------ SUPPLIED DATA ------

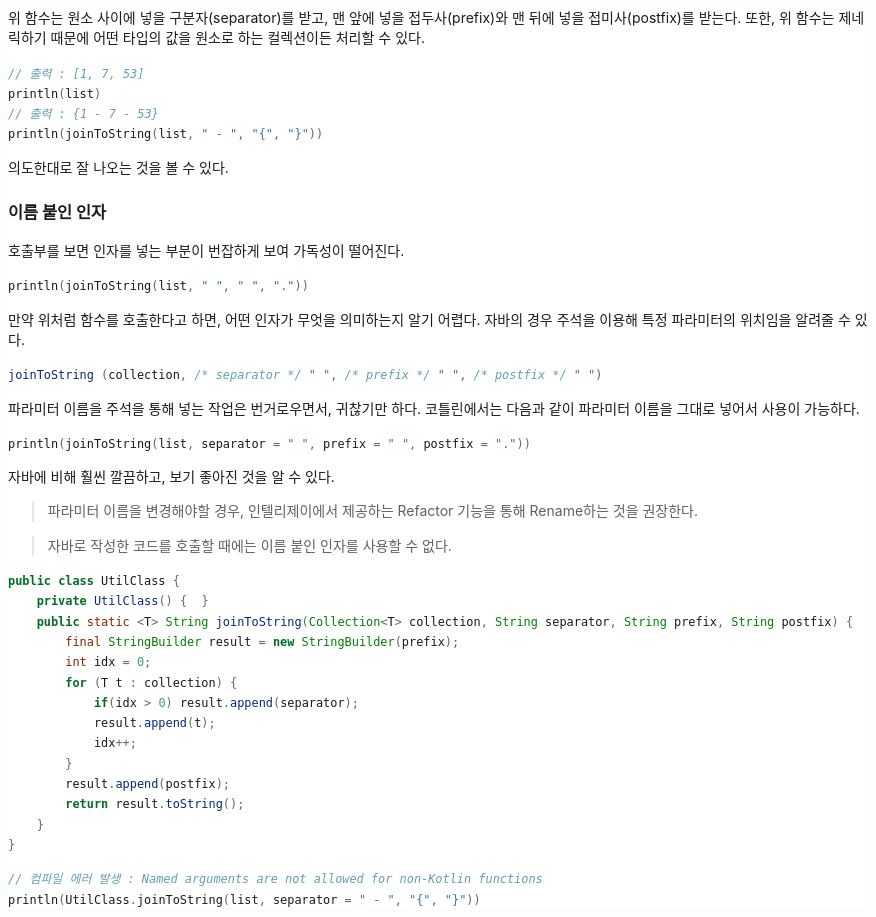 위 함수는 원소 사이에 넣을 구분자(separator)를 받고, 맨 앞에 넣을 접두사(prefix)와 맨 뒤에 넣을 접미사(postfix)를 받는다.
또한, 위 함수는 제네릭하기 때문에 어떤 타입의 값을 원소로 하는 컬렉션이든 처리할 수 있다.

```kotlin
// 출력 : [1, 7, 53]
println(list)
// 출력 : {1 - 7 - 53}
println(joinToString(list, " - ", "{", "}"))
```

의도한대로 잘 나오는 것을 볼 수 있다.

### 이름 붙인 인자

호출부를 보면 인자를 넣는 부분이 번잡하게 보여 가독성이 떨어진다.

```kotlin
println(joinToString(list, " ", " ", "."))
```

만약 위처럼 함수를 호출한다고 하면, 어떤 인자가 무엇을 의미하는지 알기 어렵다.
자바의 경우 주석을 이용해 특정 파라미터의 위치임을 알려줄 수 있다.

```java
joinToString (collection, /* separator */ " ", /* prefix */ " ", /* postfix */ " ")
```

파라미터 이름을 주석을 통해 넣는 작업은 번거로우면서, 귀찮기만 하다.
코틀린에서는 다음과 같이 파라미터 이름을 그대로 넣어서 사용이 가능하다.

```kotlin
println(joinToString(list, separator = " ", prefix = " ", postfix = "."))
```

자바에 비해 훨씬 깔끔하고, 보기 좋아진 것을 알 수 있다.

> 파라미터 이름을 변경해야할 경우, 인텔리제이에서 제공하는 Refactor 기능을 통해 Rename하는 것을 권장한다.

> 자바로 작성한 코드를 호출할 때에는 이름 붙인 인자를 사용할 수 없다.

```java
public class UtilClass {
    private UtilClass() {  }
    public static <T> String joinToString(Collection<T> collection, String separator, String prefix, String postfix) {
        final StringBuilder result = new StringBuilder(prefix);
        int idx = 0;
        for (T t : collection) {
            if(idx > 0) result.append(separator);
            result.append(t);
            idx++;
        }
        result.append(postfix);
        return result.toString();
    }
}
```

```kotlin
// 컴파일 에러 발생 : Named arguments are not allowed for non-Kotlin functions
println(UtilClass.joinToString(list, separator = " - ", "{", "}"))
```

------

TASK DIRECTIONS:
Without any of the pictures, reproduce the listing above exactly.

TASK RESULT:
 위 함수는 원소 사이에 넣을 구분자(separator)를 받고, 맨 앞에 넣을 접두사(prefix)와 맨 뒤에 넣을 접미사(postfix)를 받는다.
또한, 위 함수는 제네릭하기 때문에 어떤 타입의 값을 원소로 하는 컬렉션이든 처리할 수 있다.

```kotlin
// 출력 : [1, 7, 53]
println(list)
// 출력 : {1 - 7 - 53}
println(joinToString(list, " - ", "{", "}"))
```

의도한대로 잘 나오는 것을 볼 수 있다.

### 이름 붙인 인자

호출부를 보면 인자를 넣는 부분이 번잡하게 보여 가독성이 떨어진다.

```kotlin
println(joinToString(list, " ", " ", "."))
```

만약 위처럼 함수를 호출한다고 하면, 어떤 인자가 무엇을 의미하는지 알기 어렵다.
자바의 경우 주석을 이용해 특정 파라미터의 위치임을 알려줄 수 있다.

```java
joinToString (collection, /* separator */ " ", /* prefix */ " ", /* postfix */ " ")
```

파라미터 이름을 주석을 통해 넣는 작업은 번거로우면서, 귀찮기만 하다.
코틀린에서는 다음과 같이 파라미터 이름을 그대로 넣어서 사용이 가능하다.

```kotlin
println(joinToString(list, separator = " ", prefix = " ", postfix = "."))
```

자바에 비해 훨씬 깔끔하고, 보기 좋아진 것을 알 수 있다.

> 파라미터 이름을 변경해야할 경우, 인텔리제이에서 제공하는 Refactor 기능을 통해 Rename하는 것을 권장한다.

> 자바로 작성한 코드를 호출할 때에는 이름 붙인 인자를 사용할 수 없다.

```java
public class UtilClass {
    private UtilClass() {  }
    public static <T> String joinToString(Collection<T> collection, String separator, String prefix, String postfix) {
        final StringBuilder result = new StringBuilder(prefix);
        int idx = 0;
        for (T t : collection) {
            if(idx > 0) result.append(separator);
            result.append(t);
            idx++;
        }
        result.append(postfix);
        return result.toString();
    }
}
```

```kotlin
// 컴파일 에러 발생 : Named arguments are not allowed for non-Kotlin functions
println(UtilClass.joinToString(list, separator = " - ", "{", "}"))
```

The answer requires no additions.